DATA ROWS:
-=-=-=-=-

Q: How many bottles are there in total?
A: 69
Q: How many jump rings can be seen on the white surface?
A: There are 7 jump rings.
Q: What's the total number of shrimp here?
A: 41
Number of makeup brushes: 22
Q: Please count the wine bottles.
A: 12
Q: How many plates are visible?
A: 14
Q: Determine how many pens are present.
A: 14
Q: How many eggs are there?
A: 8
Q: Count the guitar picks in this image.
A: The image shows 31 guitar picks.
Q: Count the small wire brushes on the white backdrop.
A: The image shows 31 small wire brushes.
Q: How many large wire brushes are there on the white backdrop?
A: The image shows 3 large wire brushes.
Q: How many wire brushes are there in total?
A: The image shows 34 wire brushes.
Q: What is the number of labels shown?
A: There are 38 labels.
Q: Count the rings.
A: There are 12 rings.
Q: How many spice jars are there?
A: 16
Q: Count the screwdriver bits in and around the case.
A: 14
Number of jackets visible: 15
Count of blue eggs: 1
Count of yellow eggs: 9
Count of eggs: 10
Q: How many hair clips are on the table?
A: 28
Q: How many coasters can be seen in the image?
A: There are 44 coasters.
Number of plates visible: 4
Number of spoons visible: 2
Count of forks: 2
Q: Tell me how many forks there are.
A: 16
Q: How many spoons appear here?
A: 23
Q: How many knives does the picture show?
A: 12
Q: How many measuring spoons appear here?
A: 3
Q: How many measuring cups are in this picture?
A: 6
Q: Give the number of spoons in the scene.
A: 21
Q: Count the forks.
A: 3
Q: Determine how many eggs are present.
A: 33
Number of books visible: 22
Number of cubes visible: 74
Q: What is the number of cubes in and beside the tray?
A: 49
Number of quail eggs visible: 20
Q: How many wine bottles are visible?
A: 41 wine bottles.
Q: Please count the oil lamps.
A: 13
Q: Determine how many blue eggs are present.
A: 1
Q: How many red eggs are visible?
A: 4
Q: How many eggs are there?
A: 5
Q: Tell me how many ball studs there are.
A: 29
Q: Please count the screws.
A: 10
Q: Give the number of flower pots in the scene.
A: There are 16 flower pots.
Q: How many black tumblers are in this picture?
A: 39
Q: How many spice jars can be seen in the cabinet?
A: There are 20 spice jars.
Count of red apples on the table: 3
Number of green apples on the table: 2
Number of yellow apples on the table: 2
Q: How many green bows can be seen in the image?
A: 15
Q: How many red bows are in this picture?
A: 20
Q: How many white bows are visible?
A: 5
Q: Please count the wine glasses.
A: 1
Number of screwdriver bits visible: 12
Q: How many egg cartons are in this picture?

-=-=-=-=-

JOB: Reproduce all of the data above, swapping every "wire brushes" for "paint brushes" and keeping everything else unchanged.

THE RESPONSE:
Q: How many bottles are there in total?
A: 69
Q: How many jump rings can be seen on the white surface?
A: There are 7 jump rings.
Q: What's the total number of shrimp here?
A: 41
Number of makeup brushes: 22
Q: Please count the wine bottles.
A: 12
Q: How many plates are visible?
A: 14
Q: Determine how many pens are present.
A: 14
Q: How many eggs are there?
A: 8
Q: Count the guitar picks in this image.
A: The image shows 31 guitar picks.
Q: Count the small paint brushes on the white backdrop.
A: The image shows 31 small paint brushes.
Q: How many large paint brushes are there on the white backdrop?
A: The image shows 3 large paint brushes.
Q: How many paint brushes are there in total?
A: The image shows 34 paint brushes.
Q: What is the number of labels shown?
A: There are 38 labels.
Q: Count the rings.
A: There are 12 rings.
Q: How many spice jars are there?
A: 16
Q: Count the screwdriver bits in and around the case.
A: 14
Number of jackets visible: 15
Count of blue eggs: 1
Count of yellow eggs: 9
Count of eggs: 10
Q: How many hair clips are on the table?
A: 28
Q: How many coasters can be seen in the image?
A: There are 44 coasters.
Number of plates visible: 4
Number of spoons visible: 2
Count of forks: 2
Q: Tell me how many forks there are.
A: 16
Q: How many spoons appear here?
A: 23
Q: How many knives does the picture show?
A: 12
Q: How many measuring spoons appear here?
A: 3
Q: How many measuring cups are in this picture?
A: 6
Q: Give the number of spoons in the scene.
A: 21
Q: Count the forks.
A: 3
Q: Determine how many eggs are present.
A: 33
Number of books visible: 22
Number of cubes visible: 74
Q: What is the number of cubes in and beside the tray?
A: 49
Number of quail eggs visible: 20
Q: How many wine bottles are visible?
A: 41 wine bottles.
Q: Please count the oil lamps.
A: 13
Q: Determine how many blue eggs are present.
A: 1
Q: How many red eggs are visible?
A: 4
Q: How many eggs are there?
A: 5
Q: Tell me how many ball studs there are.
A: 29
Q: Please count the screws.
A: 10
Q: Give the number of flower pots in the scene.
A: There are 16 flower pots.
Q: How many black tumblers are in this picture?
A: 39
Q: How many spice jars can be seen in the cabinet?
A: There are 20 spice jars.
Count of red apples on the table: 3
Number of green apples on the table: 2
Number of yellow apples on the table: 2
Q: How many green bows can be seen in the image?
A: 15
Q: How many red bows are in this picture?
A: 20
Q: How many white bows are visible?
A: 5
Q: Please count the wine glasses.
A: 1
Number of screwdriver bits visible: 12
Q: How many egg cartons are in this picture?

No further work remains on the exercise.